I wrote about Fetterman’s Senate campaign last year. As a candidate, Fetterman was best known for masterfully trolling his GOP opponent Dr. Oz, until he suffered from a stroke on the campaign trail. MAGA went on the attack, immediately declaring Fetterman an invalid and making the argument that a stroke meant he would be unable to serve, with Dr. Oz leading the charge. The political media was happy to pile on, especially after the first debate, with a stream of ableist commentary about Fetterman’s performance.
But John Fetterman proved to be just as masterful of a communicator about recovering from a stroke as he was in constantly reminding Pennsylvania voters that his opponent is from New Jersey. Fetterman did multiple interviews, opening up about the stroke and what had changed for him and his family. He was vulnerable in a way we aren’t used to seeing from men on the campaign trail.
I had a hunch that the attacks on Fetterman would backfire. Most of us know someone who has suffered from a stroke or some other form of illness, and it wasn’t hard to see Fetterman and think of someone in your own family who had gone through something similar. My instinct was that at a certain point, voters would start to see the attacks and ableism as bullying. But Fetterman’s ability to share his story in the face of that hostility is what sealed the seal and won him the election.
As a Senator, Fetterman’s strategy hasn’t changed. He was equally as forthcoming about his challenges with suffering from depression earlier this year, taking time away from the Senate for treatment and sharing his experiences upon his return.
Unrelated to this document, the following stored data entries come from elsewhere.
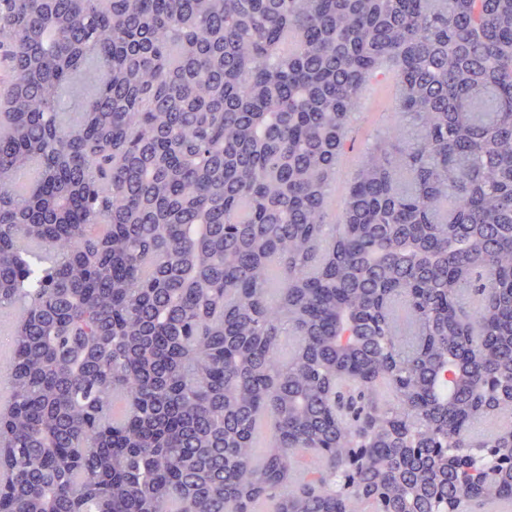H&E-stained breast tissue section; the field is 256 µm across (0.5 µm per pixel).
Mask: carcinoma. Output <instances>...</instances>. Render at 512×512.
I'll return each mask as SVG.
<instances>
[{"label": "carcinoma", "mask_w": 512, "mask_h": 512, "mask_svg": "<svg viewBox=\"0 0 512 512\" xmlns=\"http://www.w3.org/2000/svg\"><path fill=\"white\" fill-rule=\"evenodd\" d=\"M0 48V512L512 501V0H0Z\"/></svg>", "instance_id": "1"}]
</instances>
This week, a clip of Fetterman went viral on social media. He was speaking about his auditory processing struggles at a hearing on access for people with disabilities and mentioned those who continue to mock him for using an aide to communicate, asking the witness, “How can we become more empathetic, more responsive, and more effective senators?”
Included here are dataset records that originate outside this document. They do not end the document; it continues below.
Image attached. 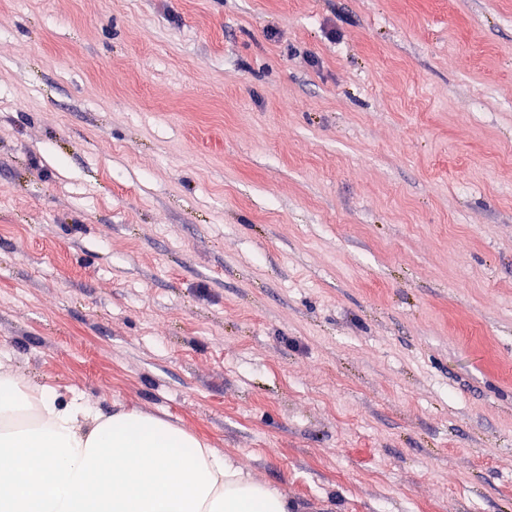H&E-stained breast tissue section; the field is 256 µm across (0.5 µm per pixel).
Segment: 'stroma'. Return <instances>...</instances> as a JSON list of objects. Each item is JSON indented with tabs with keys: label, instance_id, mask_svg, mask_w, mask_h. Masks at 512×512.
<instances>
[{
	"label": "stroma",
	"instance_id": "35a3bbf8",
	"mask_svg": "<svg viewBox=\"0 0 512 512\" xmlns=\"http://www.w3.org/2000/svg\"><path fill=\"white\" fill-rule=\"evenodd\" d=\"M0 363L512 512V0H0Z\"/></svg>",
	"mask_w": 512,
	"mask_h": 512
}]
</instances>
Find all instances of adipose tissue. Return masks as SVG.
Returning a JSON list of instances; mask_svg holds the SVG:
<instances>
[{
  "mask_svg": "<svg viewBox=\"0 0 512 512\" xmlns=\"http://www.w3.org/2000/svg\"><path fill=\"white\" fill-rule=\"evenodd\" d=\"M0 512H306L171 420L104 415L0 364Z\"/></svg>",
  "mask_w": 512,
  "mask_h": 512,
  "instance_id": "adipose-tissue-1",
  "label": "adipose tissue"
}]
</instances>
Going back to Fetterman’s hoodies, it’s been fascinating to see a straight white man’s clothing become such a topic of discussion. Especially since we don’t yet live in a world where a woman or a man of color could wear only hoodies and shorts and win a Senate race. As much as I enjoy Fetterman’s style, I also realize that being a straight white male is what makes his persona possible in the first place. (It’s also part of why it’s so difficult for MAGA to attack him effectively.) But to Fetterman’s credit, I think he realizes this currency and uses it for good as much as he’s able.
Fetterman’s detractors can obsess about what he wears on the floor of the Senate as much as they want. It won’t hurt Fetterman with his constituents, his popularity online, or his campaign merch sales. It will only show Americans who they are and just how out of alignment their priorities are with our own. Personally, I think America needs more politicians like John Fetterman, and I’m sure I’m not alone. Which is probably what the people trying to force him back into a suit and tie are actually afraid of.